(Entries supplied Opens)
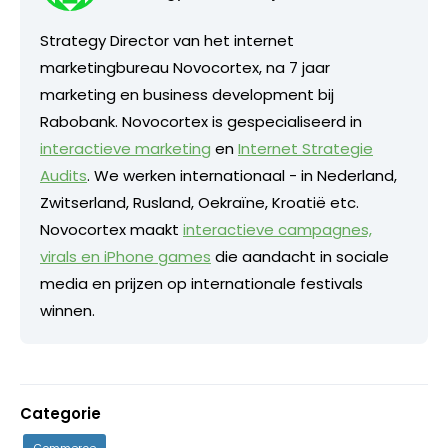
Strategy Director van het internet
marketingbureau Novocortex, na 7 jaar
marketing en business development bij
Rabobank. Novocortex is gespecialiseerd in
interactieve marketing
en
Internet Strategie
Audits
. We werken internationaal - in Nederland,
Zwitserland, Rusland, Oekraïne, Kroatië etc.
Novocortex maakt
interactieve campagnes,
virals en iPhone games
die aandacht in sociale
media en prijzen op internationale festivals
winnen.
Categorie
Commerce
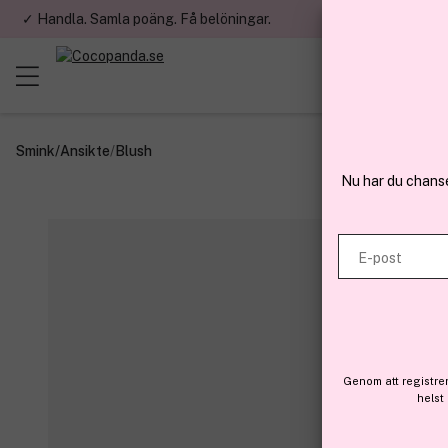
✓ Handla. Samla poäng. Få belöningar.
✓ Betala med fa
Smink
/
Ansikte
/
Blush
Nu har du chans
E-post
Genom att registre
helst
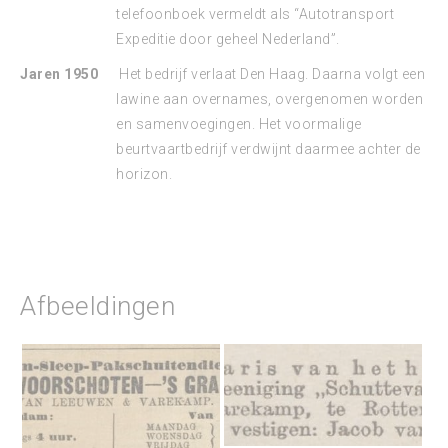
telefoonboek vermeldt als “Autotransport
Expeditie door geheel Nederland”.
Jaren 1950
Het bedrijf verlaat Den Haag. Daarna volgt een
lawine aan overnames, overgenomen worden
en samenvoegingen. Het voormalige
beurtvaartbedrijf verdwijnt daarmee achter de
horizon.
Afbeeldingen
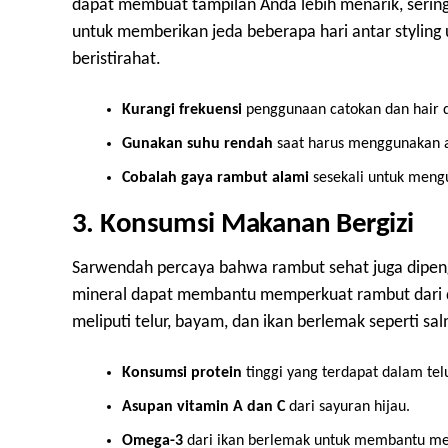
dapat membuat tampilan Anda lebih menarik, serin
untuk memberikan jeda beberapa hari antar stylin
beristirahat.
Kurangi frekuensi
penggunaan catokan dan hair d
Gunakan suhu rendah
saat harus menggunakan al
Cobalah gaya rambut alami
sesekali untuk meng
3. Konsumsi Makanan Bergizi
Sarwendah percaya bahwa rambut sehat juga dipeng
mineral dapat membantu memperkuat rambut dari 
meliputi telur, bayam, dan ikan berlemak seperti sa
Konsumsi protein
tinggi yang terdapat dalam tel
Asupan vitamin A dan C
dari sayuran hijau.
Omega-3
dari ikan berlemak untuk membantu m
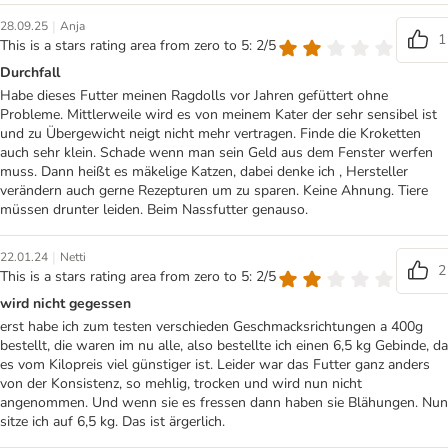
|
28.09.25
Anja
1
This is a stars rating area from zero to 5: 2/5
Durchfall
Habe dieses Futter meinen Ragdolls vor Jahren gefüttert ohne
Probleme. Mittlerweile wird es von meinem Kater der sehr sensibel ist
und zu Übergewicht neigt nicht mehr vertragen. Finde die Kroketten
auch sehr klein. Schade wenn man sein Geld aus dem Fenster werfen
muss. Dann heißt es mäkelige Katzen, dabei denke ich , Hersteller
verändern auch gerne Rezepturen um zu sparen. Keine Ahnung. Tiere
müssen drunter leiden. Beim Nassfutter genauso.
|
22.01.24
Netti
2
This is a stars rating area from zero to 5: 2/5
wird nicht gegessen
erst habe ich zum testen verschieden Geschmacksrichtungen a 400g
bestellt, die waren im nu alle, also bestellte ich einen 6,5 kg Gebinde, da
es vom Kilopreis viel günstiger ist. Leider war das Futter ganz anders
von der Konsistenz, so mehlig, trocken und wird nun nicht
angenommen. Und wenn sie es fressen dann haben sie Blähungen. Nun
sitze ich auf 6,5 kg. Das ist ärgerlich.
(Entries supplied Closes)
→ Problem statement
Without including the pictures, return each record above exactly as it stands.

→ Task answer
Strategy Director van het internet
marketingbureau Novocortex, na 7 jaar
marketing en business development bij
Rabobank. Novocortex is gespecialiseerd in
interactieve marketing
en
Internet Strategie
Audits
. We werken internationaal - in Nederland,
Zwitserland, Rusland, Oekraïne, Kroatië etc.
Novocortex maakt
interactieve campagnes,
virals en iPhone games
die aandacht in sociale
media en prijzen op internationale festivals
winnen.
Categorie
Commerce
✓ Handla. Samla poäng. Få belöningar.
✓ Betala med fa
Smink
/
Ansikte
/
Blush
Nu har du chans
E-post
Genom att registre
helst
telefoonboek vermeldt als “Autotransport
Expeditie door geheel Nederland”.
Jaren 1950
Het bedrijf verlaat Den Haag. Daarna volgt een
lawine aan overnames, overgenomen worden
en samenvoegingen. Het voormalige
beurtvaartbedrijf verdwijnt daarmee achter de
horizon.
Afbeeldingen
dapat membuat tampilan Anda lebih menarik, serin
untuk memberikan jeda beberapa hari antar stylin
beristirahat.
Kurangi frekuensi
penggunaan catokan dan hair d
Gunakan suhu rendah
saat harus menggunakan al
Cobalah gaya rambut alami
sesekali untuk meng
3. Konsumsi Makanan Bergizi
Sarwendah percaya bahwa rambut sehat juga dipeng
mineral dapat membantu memperkuat rambut dari 
meliputi telur, bayam, dan ikan berlemak seperti sa
Konsumsi protein
tinggi yang terdapat dalam tel
Asupan vitamin A dan C
dari sayuran hijau.
Omega-3
dari ikan berlemak untuk membantu m
|
28.09.25
Anja
1
This is a stars rating area from zero to 5: 2/5
Durchfall
Habe dieses Futter meinen Ragdolls vor Jahren gefüttert ohne
Probleme. Mittlerweile wird es von meinem Kater der sehr sensibel ist
und zu Übergewicht neigt nicht mehr vertragen. Finde die Kroketten
auch sehr klein. Schade wenn man sein Geld aus dem Fenster werfen
muss. Dann heißt es mäkelige Katzen, dabei denke ich , Hersteller
verändern auch gerne Rezepturen um zu sparen. Keine Ahnung. Tiere
müssen drunter leiden. Beim Nassfutter genauso.
|
22.01.24
Netti
2
This is a stars rating area from zero to 5: 2/5
wird nicht gegessen
erst habe ich zum testen verschieden Geschmacksrichtungen a 400g
bestellt, die waren im nu alle, also bestellte ich einen 6,5 kg Gebinde, da
es vom Kilopreis viel günstiger ist. Leider war das Futter ganz anders
von der Konsistenz, so mehlig, trocken und wird nun nicht
angenommen. Und wenn sie es fressen dann haben sie Blähungen. Nun
sitze ich auf 6,5 kg. Das ist ärgerlich.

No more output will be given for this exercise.